**What is required:** An exact repetition of the data is required; no picture should appear in it.

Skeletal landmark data
-- Opening Marker --

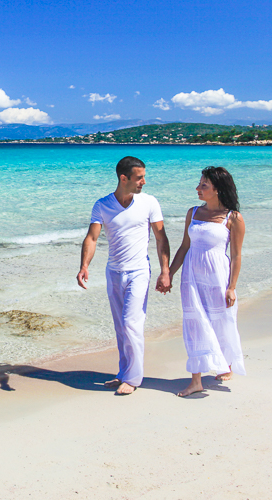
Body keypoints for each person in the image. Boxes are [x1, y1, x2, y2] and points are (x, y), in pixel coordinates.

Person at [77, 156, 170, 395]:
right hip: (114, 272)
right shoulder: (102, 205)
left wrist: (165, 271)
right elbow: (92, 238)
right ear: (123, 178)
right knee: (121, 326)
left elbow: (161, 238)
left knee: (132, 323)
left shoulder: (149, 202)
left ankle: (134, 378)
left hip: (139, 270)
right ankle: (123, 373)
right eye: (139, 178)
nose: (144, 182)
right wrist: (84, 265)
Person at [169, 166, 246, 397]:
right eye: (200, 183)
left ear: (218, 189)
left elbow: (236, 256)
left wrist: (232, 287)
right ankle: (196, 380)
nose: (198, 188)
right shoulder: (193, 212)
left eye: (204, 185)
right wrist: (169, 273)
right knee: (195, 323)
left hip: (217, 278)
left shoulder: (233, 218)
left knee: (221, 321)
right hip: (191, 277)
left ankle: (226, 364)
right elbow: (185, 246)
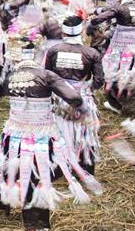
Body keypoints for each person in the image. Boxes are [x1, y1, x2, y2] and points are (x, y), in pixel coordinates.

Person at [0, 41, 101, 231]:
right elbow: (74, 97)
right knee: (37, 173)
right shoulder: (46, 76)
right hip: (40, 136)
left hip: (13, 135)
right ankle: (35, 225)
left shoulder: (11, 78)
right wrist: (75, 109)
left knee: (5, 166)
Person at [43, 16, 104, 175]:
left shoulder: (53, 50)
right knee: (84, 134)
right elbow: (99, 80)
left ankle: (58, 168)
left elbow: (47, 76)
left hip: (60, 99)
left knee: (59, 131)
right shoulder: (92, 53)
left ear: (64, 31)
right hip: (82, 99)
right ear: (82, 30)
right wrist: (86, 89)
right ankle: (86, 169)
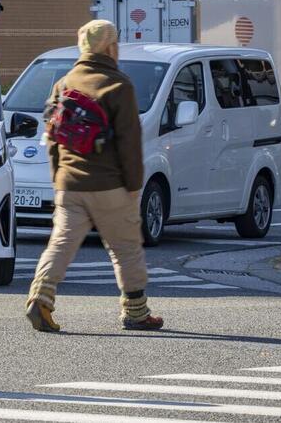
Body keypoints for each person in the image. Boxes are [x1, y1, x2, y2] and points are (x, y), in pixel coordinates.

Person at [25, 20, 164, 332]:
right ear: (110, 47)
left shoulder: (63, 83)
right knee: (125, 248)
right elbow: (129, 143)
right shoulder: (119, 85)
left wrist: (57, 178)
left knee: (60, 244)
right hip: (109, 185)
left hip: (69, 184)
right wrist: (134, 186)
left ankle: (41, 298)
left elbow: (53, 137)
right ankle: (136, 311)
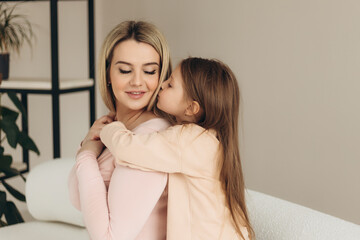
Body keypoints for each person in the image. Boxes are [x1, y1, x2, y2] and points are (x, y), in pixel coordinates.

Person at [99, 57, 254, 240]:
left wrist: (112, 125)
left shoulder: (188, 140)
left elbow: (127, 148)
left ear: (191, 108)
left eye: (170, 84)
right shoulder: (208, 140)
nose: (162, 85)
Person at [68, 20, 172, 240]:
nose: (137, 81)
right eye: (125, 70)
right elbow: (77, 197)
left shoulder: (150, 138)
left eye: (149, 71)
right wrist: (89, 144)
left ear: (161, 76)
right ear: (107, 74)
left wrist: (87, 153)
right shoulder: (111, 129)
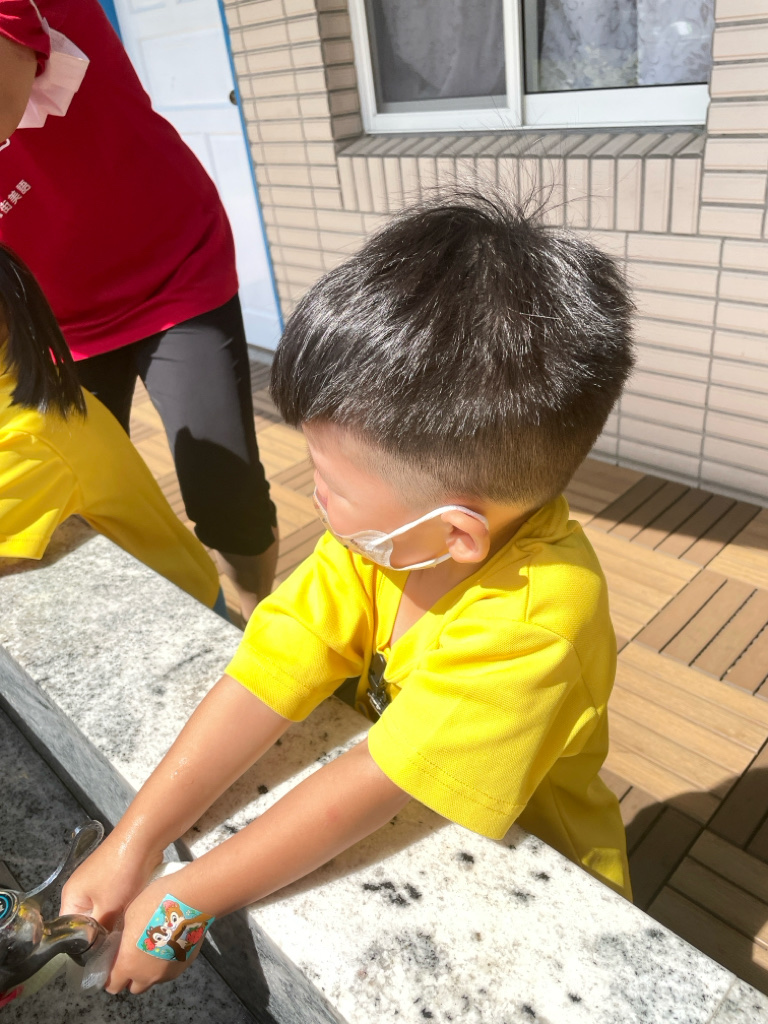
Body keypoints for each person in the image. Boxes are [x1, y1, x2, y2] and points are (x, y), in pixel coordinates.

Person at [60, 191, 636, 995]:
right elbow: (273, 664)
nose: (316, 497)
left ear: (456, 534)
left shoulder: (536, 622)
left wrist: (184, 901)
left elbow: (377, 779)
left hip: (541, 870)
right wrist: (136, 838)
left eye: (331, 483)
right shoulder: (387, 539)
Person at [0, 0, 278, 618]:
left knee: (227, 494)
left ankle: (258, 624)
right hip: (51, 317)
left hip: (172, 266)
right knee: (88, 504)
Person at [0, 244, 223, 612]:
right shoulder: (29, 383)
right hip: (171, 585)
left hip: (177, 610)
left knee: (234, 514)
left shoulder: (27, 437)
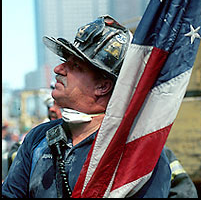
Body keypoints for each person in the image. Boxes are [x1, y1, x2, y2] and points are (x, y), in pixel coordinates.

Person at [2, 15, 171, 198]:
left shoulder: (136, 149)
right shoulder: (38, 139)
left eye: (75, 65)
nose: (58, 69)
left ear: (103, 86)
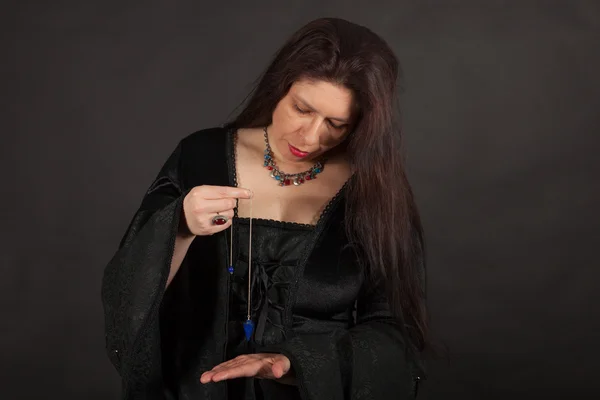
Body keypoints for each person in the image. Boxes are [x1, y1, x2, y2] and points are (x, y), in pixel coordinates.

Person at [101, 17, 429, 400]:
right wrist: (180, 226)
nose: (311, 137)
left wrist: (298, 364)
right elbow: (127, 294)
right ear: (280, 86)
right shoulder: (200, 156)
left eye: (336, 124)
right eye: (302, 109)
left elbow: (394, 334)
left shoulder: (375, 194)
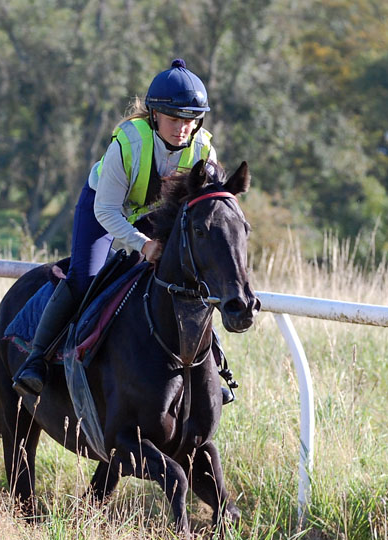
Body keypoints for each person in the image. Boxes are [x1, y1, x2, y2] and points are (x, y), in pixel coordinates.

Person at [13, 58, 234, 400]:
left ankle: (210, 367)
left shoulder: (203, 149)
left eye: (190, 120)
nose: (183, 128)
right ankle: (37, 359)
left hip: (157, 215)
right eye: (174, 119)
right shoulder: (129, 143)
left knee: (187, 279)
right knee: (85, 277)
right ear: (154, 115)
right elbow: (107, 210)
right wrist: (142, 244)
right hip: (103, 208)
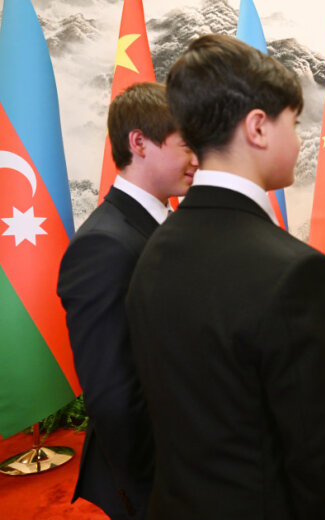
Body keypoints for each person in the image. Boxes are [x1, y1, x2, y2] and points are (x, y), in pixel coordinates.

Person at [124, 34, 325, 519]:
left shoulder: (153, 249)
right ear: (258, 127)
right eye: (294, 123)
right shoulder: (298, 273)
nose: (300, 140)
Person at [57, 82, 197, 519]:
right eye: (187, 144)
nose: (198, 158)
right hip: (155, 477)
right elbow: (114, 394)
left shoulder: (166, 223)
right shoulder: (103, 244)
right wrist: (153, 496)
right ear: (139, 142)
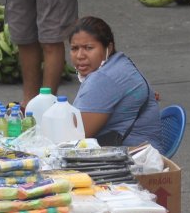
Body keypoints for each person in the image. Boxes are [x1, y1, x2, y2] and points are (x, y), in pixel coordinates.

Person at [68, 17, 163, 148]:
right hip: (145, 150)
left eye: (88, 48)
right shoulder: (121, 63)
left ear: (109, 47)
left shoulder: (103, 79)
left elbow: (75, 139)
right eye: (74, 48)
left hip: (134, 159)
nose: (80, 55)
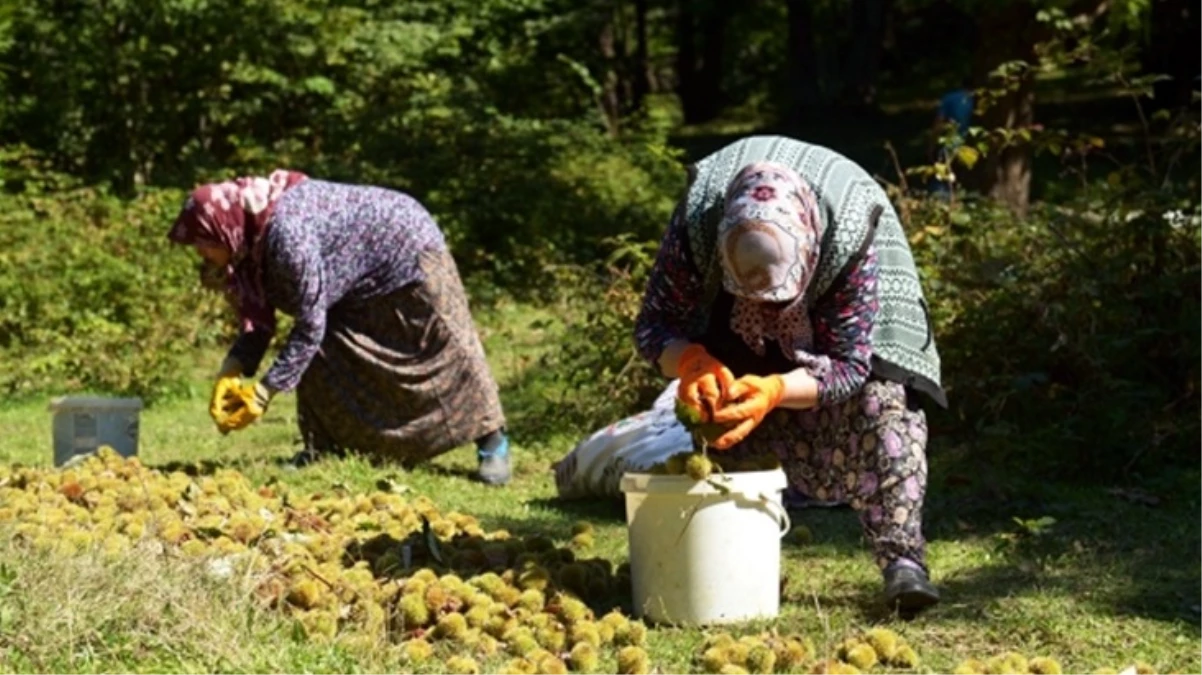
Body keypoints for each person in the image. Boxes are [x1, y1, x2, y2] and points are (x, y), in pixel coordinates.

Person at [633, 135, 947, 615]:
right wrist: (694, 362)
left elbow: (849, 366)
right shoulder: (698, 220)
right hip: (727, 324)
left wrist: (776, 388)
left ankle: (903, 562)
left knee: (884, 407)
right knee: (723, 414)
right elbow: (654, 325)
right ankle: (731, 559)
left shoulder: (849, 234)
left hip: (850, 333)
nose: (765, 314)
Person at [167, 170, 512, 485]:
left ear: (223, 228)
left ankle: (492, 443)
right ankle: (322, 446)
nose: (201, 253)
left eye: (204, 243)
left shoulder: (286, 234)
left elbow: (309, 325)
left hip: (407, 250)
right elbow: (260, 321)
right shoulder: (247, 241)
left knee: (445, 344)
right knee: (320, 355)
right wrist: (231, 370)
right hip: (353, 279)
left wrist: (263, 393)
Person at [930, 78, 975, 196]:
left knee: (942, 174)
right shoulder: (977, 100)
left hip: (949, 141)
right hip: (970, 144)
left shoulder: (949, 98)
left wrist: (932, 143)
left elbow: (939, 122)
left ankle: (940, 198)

-- Closing Marker --

**Result of this task:**
Body keypoints for each person in the image. Boxes are [x1, y1, x2, y2] and points are (x, y), in pixel coordinates.

Person at [77, 156, 170, 395]:
right hip: (114, 272)
right shoulder: (102, 205)
left wrist: (165, 271)
right elbow: (92, 238)
right ear: (123, 178)
right knee: (121, 326)
left elbow: (161, 238)
left knee: (132, 323)
left shoulder: (149, 202)
left ankle: (134, 378)
left hip: (139, 270)
right ankle: (123, 373)
right eye: (139, 178)
nose: (144, 182)
right wrist: (84, 265)
Person at [169, 166, 246, 397]:
right eye: (200, 183)
left ear: (218, 189)
left elbow: (236, 256)
left wrist: (232, 287)
right ankle: (196, 380)
nose: (198, 188)
right shoulder: (193, 212)
left eye: (204, 185)
right wrist: (169, 273)
right knee: (195, 323)
left hip: (217, 278)
left shoulder: (233, 218)
left knee: (221, 321)
right hip: (191, 277)
left ankle: (226, 364)
right elbow: (185, 246)
Body keypoints for each person in the image. Boxes are [x1, y1, x2, y2] and points are (x, y), in pixel coordinates.

Person at [0, 41, 101, 231]:
right elbow: (74, 97)
right knee: (37, 173)
right shoulder: (46, 76)
right hip: (40, 136)
left hip: (13, 135)
right ankle: (35, 225)
left shoulder: (11, 78)
right wrist: (75, 109)
left knee: (5, 166)
Person at [43, 16, 104, 175]:
left shoulder: (53, 50)
right knee: (84, 134)
right elbow: (99, 80)
left ankle: (58, 168)
left elbow: (47, 76)
left hip: (60, 99)
left knee: (59, 131)
right shoulder: (92, 53)
left ear: (64, 31)
right hip: (82, 99)
right ear: (82, 30)
right wrist: (86, 89)
right ankle: (86, 169)
Body keypoints for each person in the image. Boxes are [x1, y1, x2, y2] and points are (x, y), in pixel coordinates.

Person at [25, 20, 164, 332]:
right ear: (110, 47)
left shoulder: (63, 83)
right knee: (125, 248)
right elbow: (129, 143)
right shoulder: (119, 85)
left wrist: (57, 178)
left knee: (60, 244)
right hip: (109, 185)
left hip: (69, 184)
right wrist: (134, 186)
left ankle: (41, 298)
left elbow: (53, 137)
right ankle: (136, 311)
Body keypoints for each person in the image. Boxes are [x1, y1, x2, y2] and points are (x, y), in pixel coordinates.

Person at [99, 57, 254, 240]:
left wrist: (112, 125)
left shoulder: (188, 140)
left elbow: (127, 148)
left ear: (191, 108)
left eye: (170, 84)
right shoulder: (208, 140)
nose: (162, 85)
Person at [68, 20, 172, 240]:
nose: (137, 81)
right eye: (125, 70)
right elbow: (77, 197)
left shoulder: (150, 138)
left eye: (149, 71)
right wrist: (89, 144)
left ear: (161, 76)
right ear: (107, 74)
left wrist: (87, 153)
right shoulder: (111, 129)
Body keypoints for each person in the image. Boxes are [x1, y1, x2, y2] and points are (x, y), in pixel coordinates.

Person at [60, 191, 636, 995]:
right elbow: (273, 664)
nose: (316, 497)
left ear: (456, 534)
left shoulder: (536, 622)
left wrist: (184, 901)
left elbow: (377, 779)
left hip: (541, 870)
right wrist: (136, 838)
left eye: (331, 483)
right shoulder: (387, 539)
Person at [0, 0, 278, 618]:
left knee: (227, 494)
left ankle: (258, 624)
right hip: (51, 317)
left hip: (172, 266)
right knee: (88, 504)
Person at [0, 244, 223, 612]:
right shoulder: (29, 383)
right hip: (171, 585)
left hip: (177, 610)
left knee: (234, 514)
left shoulder: (27, 437)
Body keypoints for each person in the image. Boxes are [x1, y1, x2, y2] and points are (x, y), in pixel coordinates.

Person at [2, 15, 171, 198]:
left shoulder: (136, 149)
right shoulder: (38, 139)
left eye: (75, 65)
nose: (58, 69)
left ear: (103, 86)
Body keypoints for each person in the image. Boxes are [x1, y1, x2, y2] and points are (x, y), in pixel coordinates.

Person at [101, 17, 429, 400]:
right wrist: (180, 226)
nose: (311, 137)
left wrist: (298, 364)
right elbow: (127, 294)
right ear: (280, 86)
right shoulder: (200, 156)
left eye: (336, 124)
right eye: (302, 109)
left elbow: (394, 334)
left shoulder: (375, 194)
Body keypoints for each person in the image. Boxes are [x1, y1, x2, y2] and points are (x, y), in pixel coordinates.

Person at [13, 58, 234, 400]:
left ankle: (210, 367)
left shoulder: (203, 149)
left eye: (190, 120)
nose: (183, 128)
right ankle: (37, 359)
left hip: (157, 215)
right eye: (174, 119)
right shoulder: (129, 143)
left knee: (187, 279)
right knee: (85, 277)
right ear: (154, 115)
right elbow: (107, 210)
right wrist: (142, 244)
right hip: (103, 208)
Body keypoints for each person in the image. Boxes are [x1, y1, x2, y2] and points are (x, y), in pixel coordinates.

Person at [124, 34, 325, 519]:
left shoulder: (153, 249)
right ear: (258, 127)
right eye: (294, 123)
right shoulder: (298, 273)
nose: (300, 140)
Person at [57, 82, 197, 519]:
right eye: (187, 144)
nose: (198, 158)
right hip: (155, 477)
right elbow: (114, 394)
left shoulder: (166, 223)
right shoulder: (103, 244)
right wrist: (153, 496)
right ear: (139, 142)
Body keypoints for each person in the image. Boxes are [x1, y1, x2, y2] and points are (x, y), in pixel coordinates.

Person at [68, 17, 163, 148]:
right hip: (145, 150)
left eye: (88, 48)
right shoulder: (121, 63)
left ear: (109, 47)
left shoulder: (103, 79)
left elbow: (75, 139)
right eye: (74, 48)
left hip: (134, 159)
nose: (80, 55)
Body keypoints for each person in the image. Boxes are [x1, y1, x2, y2] and points are (x, y), in pixel coordinates.

Person at [633, 135, 947, 615]:
right wrist: (694, 362)
left elbow: (849, 366)
right shoulder: (698, 220)
right hip: (727, 324)
left wrist: (776, 388)
left ankle: (903, 562)
left knee: (884, 407)
right knee: (723, 414)
right elbow: (654, 325)
right ankle: (731, 559)
left shoulder: (849, 234)
left hip: (850, 333)
nose: (765, 314)
Person at [167, 170, 512, 485]:
left ear: (223, 228)
left ankle: (492, 443)
right ankle: (322, 446)
nose: (201, 253)
left eye: (204, 243)
left shoulder: (286, 234)
left elbow: (309, 325)
left hip: (407, 250)
right elbow: (260, 321)
right shoulder: (247, 241)
left knee: (445, 344)
right knee: (320, 355)
right wrist: (231, 370)
right hip: (353, 279)
left wrist: (263, 393)
Person at [930, 78, 975, 196]:
left knee: (942, 174)
right shoulder: (977, 100)
left hip: (949, 141)
right hip: (970, 144)
left shoulder: (949, 98)
left wrist: (932, 143)
left elbow: (939, 122)
left ankle: (940, 198)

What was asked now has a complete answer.